__Work order__.
Rewrite the listing below from the line containing "sample: mL 20" down to the line containing "The water meter reads 7.24; ft³", changing "water meter" to "flow meter" and leaving everything else as it is.
*** Data provided Section Begins ***
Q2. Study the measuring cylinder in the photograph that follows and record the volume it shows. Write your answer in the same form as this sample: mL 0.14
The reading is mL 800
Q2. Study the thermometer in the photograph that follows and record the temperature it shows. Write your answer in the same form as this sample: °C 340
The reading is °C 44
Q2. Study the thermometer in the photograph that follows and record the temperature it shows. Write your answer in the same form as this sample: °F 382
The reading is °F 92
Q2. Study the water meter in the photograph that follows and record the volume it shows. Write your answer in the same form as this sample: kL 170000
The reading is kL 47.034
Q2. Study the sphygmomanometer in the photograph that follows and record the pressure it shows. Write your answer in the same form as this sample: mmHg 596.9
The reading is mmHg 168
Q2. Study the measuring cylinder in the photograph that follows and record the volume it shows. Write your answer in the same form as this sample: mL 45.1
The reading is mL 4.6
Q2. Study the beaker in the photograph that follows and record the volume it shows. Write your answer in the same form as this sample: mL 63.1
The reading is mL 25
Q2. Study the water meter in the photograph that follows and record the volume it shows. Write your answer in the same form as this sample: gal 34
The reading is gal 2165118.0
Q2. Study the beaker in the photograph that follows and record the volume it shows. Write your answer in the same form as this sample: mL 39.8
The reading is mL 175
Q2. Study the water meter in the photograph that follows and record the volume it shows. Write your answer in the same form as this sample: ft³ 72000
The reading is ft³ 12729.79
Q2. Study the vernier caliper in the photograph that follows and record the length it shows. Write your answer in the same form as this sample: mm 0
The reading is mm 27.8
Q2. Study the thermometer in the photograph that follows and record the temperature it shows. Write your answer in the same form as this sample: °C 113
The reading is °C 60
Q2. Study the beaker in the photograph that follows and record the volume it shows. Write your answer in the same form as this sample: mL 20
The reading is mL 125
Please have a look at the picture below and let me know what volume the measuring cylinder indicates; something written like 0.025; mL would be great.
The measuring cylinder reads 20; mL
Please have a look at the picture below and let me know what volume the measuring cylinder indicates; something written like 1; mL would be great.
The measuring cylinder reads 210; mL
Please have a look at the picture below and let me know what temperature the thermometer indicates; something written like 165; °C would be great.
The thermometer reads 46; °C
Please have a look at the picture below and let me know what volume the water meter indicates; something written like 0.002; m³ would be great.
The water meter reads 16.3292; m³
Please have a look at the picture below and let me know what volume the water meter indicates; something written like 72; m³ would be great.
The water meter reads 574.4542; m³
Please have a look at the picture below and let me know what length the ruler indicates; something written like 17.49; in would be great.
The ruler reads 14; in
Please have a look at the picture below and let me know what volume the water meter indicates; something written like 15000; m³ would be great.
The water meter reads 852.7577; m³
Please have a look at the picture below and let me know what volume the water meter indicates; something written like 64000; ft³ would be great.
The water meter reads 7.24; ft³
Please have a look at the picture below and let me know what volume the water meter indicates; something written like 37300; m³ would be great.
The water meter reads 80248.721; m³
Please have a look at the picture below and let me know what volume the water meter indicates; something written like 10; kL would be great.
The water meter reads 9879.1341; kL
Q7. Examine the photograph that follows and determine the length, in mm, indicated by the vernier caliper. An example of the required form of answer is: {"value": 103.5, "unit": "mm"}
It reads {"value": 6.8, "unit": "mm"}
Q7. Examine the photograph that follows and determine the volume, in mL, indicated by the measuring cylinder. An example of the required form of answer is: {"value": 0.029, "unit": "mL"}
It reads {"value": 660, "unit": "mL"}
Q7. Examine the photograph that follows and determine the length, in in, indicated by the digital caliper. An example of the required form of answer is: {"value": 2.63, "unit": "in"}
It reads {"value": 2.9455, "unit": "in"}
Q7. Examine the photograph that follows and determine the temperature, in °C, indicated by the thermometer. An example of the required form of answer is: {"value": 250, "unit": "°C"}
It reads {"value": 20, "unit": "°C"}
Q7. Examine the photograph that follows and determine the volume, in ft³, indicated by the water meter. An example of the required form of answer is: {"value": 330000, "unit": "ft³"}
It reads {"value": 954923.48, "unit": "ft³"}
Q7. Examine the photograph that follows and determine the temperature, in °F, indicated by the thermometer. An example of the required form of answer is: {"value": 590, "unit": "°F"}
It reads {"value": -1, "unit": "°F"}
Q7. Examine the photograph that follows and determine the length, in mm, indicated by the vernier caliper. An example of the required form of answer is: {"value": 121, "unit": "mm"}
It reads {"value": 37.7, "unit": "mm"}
*** Data provided Section Ends ***
__Response area__.
Q2. Study the beaker in the photograph that follows and record the volume it shows. Write your answer in the same form as this sample: mL 20
The reading is mL 125
Please have a look at the picture below and let me know what volume the measuring cylinder indicates; something written like 0.025; mL would be great.
The measuring cylinder reads 20; mL
Please have a look at the picture below and let me know what volume the measuring cylinder indicates; something written like 1; mL would be great.
The measuring cylinder reads 210; mL
Please have a look at the picture below and let me know what temperature the thermometer indicates; something written like 165; °C would be great.
The thermometer reads 46; °C
Please have a look at the picture below and let me know what volume the flow meter indicates; something written like 0.002; m³ would be great.
The flow meter reads 16.3292; m³
Please have a look at the picture below and let me know what volume the flow meter indicates; something written like 72; m³ would be great.
The flow meter reads 574.4542; m³
Please have a look at the picture below and let me know what length the ruler indicates; something written like 17.49; in would be great.
The ruler reads 14; in
Please have a look at the picture below and let me know what volume the flow meter indicates; something written like 15000; m³ would be great.
The flow meter reads 852.7577; m³
Please have a look at the picture below and let me know what volume the flow meter indicates; something written like 64000; ft³ would be great.
The flow meter reads 7.24; ft³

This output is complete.